À l'entrée, un monceau de plumes de poulets jonche le sol; puis ce sont des objets divers, de grandes calebasses longues en forme de concombres géants, recouvertes de sang et de duvet, des mâchoires et des crânes d'animaux domestiques et sauvages, des chaises Dagâri, le tout formant un tas qui s'élève à 50 centimètres du sol. En arrière, sur la même rangée, sont cinq statues en terre de grandeur humaine : deux femmes et trois hommes, assis les mains reposant sur les genoux, dans l'attitude hiératique des statues égyptiennes. La statue du milieu représente un homme d'âge mûr, la mâchoire inférieure entourée d'un collier de barbe, le regard fixé droit devant lui; à sa gauche, un arc est debout ; à sa droite est un lampadaire, formé d'un piquet de fer fiché en terre se terminant par une coupe où sont placées l'huile et la mèche. Entourant cet homme sont deux femmes, les mamelles pleines et légèrement pendantes. À chacune des extrémités de la rangée est un homme jeune, plus petit de taille que l'homme du milieu. Elles semblent représenter une famille.

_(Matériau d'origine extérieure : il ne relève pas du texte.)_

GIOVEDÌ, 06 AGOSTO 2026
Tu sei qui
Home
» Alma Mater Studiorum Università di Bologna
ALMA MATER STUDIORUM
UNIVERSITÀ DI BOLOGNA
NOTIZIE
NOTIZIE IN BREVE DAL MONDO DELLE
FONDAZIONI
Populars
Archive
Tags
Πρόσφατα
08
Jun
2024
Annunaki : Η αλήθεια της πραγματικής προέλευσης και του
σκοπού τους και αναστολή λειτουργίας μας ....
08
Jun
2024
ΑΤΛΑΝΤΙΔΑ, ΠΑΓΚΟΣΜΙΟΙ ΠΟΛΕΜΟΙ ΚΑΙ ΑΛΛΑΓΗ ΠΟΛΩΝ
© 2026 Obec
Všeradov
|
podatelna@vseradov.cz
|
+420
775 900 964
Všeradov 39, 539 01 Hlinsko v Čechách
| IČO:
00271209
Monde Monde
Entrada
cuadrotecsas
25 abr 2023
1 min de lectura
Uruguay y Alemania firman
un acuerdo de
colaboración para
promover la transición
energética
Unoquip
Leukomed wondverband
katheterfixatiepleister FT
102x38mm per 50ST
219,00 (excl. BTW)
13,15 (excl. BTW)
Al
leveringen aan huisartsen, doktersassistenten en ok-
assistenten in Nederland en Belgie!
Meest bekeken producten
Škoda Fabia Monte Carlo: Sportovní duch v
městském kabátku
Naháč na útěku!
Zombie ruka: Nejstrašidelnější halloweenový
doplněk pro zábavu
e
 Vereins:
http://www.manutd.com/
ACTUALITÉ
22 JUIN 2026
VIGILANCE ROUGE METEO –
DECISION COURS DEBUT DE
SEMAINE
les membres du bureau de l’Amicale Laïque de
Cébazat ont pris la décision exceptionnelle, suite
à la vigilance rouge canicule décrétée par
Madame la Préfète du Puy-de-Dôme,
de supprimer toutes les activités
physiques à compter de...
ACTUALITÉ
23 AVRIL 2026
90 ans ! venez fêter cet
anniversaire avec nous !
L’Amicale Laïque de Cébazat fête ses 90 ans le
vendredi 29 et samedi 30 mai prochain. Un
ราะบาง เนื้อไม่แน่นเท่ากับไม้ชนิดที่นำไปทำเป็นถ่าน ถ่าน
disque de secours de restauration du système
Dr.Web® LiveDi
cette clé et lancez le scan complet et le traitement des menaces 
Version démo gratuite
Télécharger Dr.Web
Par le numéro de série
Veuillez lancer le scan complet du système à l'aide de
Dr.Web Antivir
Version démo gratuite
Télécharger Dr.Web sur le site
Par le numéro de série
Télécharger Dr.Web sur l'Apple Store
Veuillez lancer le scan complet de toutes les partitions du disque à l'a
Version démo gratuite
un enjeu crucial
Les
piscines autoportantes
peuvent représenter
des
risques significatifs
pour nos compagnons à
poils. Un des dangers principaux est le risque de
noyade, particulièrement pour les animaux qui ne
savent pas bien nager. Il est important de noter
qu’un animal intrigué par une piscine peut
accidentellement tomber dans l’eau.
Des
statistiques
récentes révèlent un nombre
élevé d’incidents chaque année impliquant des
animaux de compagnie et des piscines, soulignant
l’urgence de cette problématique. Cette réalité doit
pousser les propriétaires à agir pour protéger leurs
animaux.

Ces statues ont un tel air de vérité que la première impression éprouvée, en risquant un œil dans le réduit est d'être en présence d'êtres réellement humains, immobiles, comme plongés dans l'hypnose, et cette sensation à quelque chose d'effrayant. C'est seulement lorsque l'œil s'est habitué à l'obscurité, que ces êtres apparaissent en terre. En arrière encore sont deux têtes d'animaux, énormes, assez grossières, également en terre, et plus en arrière un amoncellement de crânes de bœufs, moutons, antilopes, etc...

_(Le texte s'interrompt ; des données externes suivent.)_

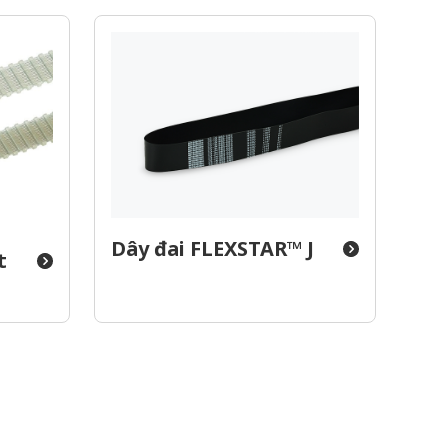
Dây đai FLEXSTAR™ J
t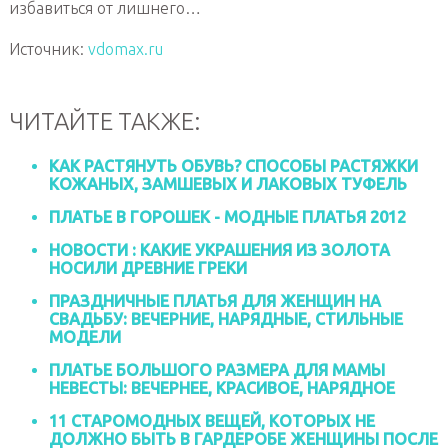
избавиться от лишнего…
Источник:
vdomax.ru
ЧИТАЙТЕ ТАКЖЕ:
КАК РАСТЯНУТЬ ОБУВЬ? СПОСОБЫ РАСТЯЖКИ
КОЖАНЫХ, ЗАМШЕВЫХ И ЛАКОВЫХ ТУФЕЛЬ
ПЛАТЬЕ В ГОРОШЕК - МОДНЫЕ ПЛАТЬЯ 2012
НОВОСТИ : КАКИЕ УКРАШЕНИЯ ИЗ ЗОЛОТА
НОСИЛИ ДРЕВНИЕ ГРЕКИ
ПРАЗДНИЧНЫЕ ПЛАТЬЯ ДЛЯ ЖЕНЩИН НА
СВАДЬБУ: ВЕЧЕРНИЕ, НАРЯДНЫЕ, СТИЛЬНЫЕ
МОДЕЛИ
ПЛАТЬЕ БОЛЬШОГО РАЗМЕРА ДЛЯ МАМЫ
НЕВЕСТЫ: ВЕЧЕРНЕЕ, КРАСИВОЕ, НАРЯДНОЕ
11 СТАРОМОДНЫХ ВЕЩЕЙ, КОТОРЫХ НЕ
ДОЛЖНО БЫТЬ В ГАРДЕРОБЕ ЖЕНЩИНЫ ПОСЛЕ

Entre les têtes d'animaux et les grandes statues, ainsi qu'entre les jambes de celle-ci, il y a une véritable multitude de statuettes à figure humaine, variant de la taille d'une poupée à celle d'un enfant, les unes en argile crue, d'autres en terre cuite, d'autres en bois… tout un monde. Toutes ces statues et statuettes représentent les ancêtres du chef actuel de Donko, enterrés sous le sol de la Sokala dans un caveau qui communique avec l'extérieur par un conduit fermé au moyen d'une urne placée sur l'ouverture. Les plumes, les crânes, le sang, ainsi que des cauris déposés dans des assiettes, représentent les offrandes faites par les vivants pour permettre aux morts de vivre confortablement leur autre vie. »




Dìthíl : autel de la terre du village de Kerkéla dont le culte régit les rapport entre les habitants et les puissances (thila) du lieu. Il est toujours effectué par des prêtres Teésè (thuùn ou téguésiἑ), qui en tant que premier arrivant sont les Maître de la terre. Celui-ci appartenait à Sib
Thadyalté (+ 11-2018), féticheur de Kerkera dans la région de Kampti.





Thìlduù : autel intérieur de la sukala de Sib Tadyalté (+ 11-2018),
féticheur et devin à Kerkera.
Cet autel à été reconstitué par Sib lors de l’exposition « Altars – Art to
kneel » au Musée d'Art Contemporain Kunst Palast de Dusseldorf en
septembre 2001.
Un film reportage de Jacques Lombard et Michelle Fielloux, produit
par la CNRS-Ird, a été tourné à cette occasion: « Le voyage de Sib »,
sorti en 2005. Cette exposition a été rendu possible grâce à
l'intervention de Binaté Kambou, présent à cette occasion. Visionner le film sur Vimeo: Le voyage de Sib
En 1982, la thèse de Madeleine Père, qui consacra sa vie aux populations Lobi, décrivant les traditions et les changements qui s’opéraient dans cette société, apporte de nombreux renseignements sur la vie quotidienne de nombreux villages.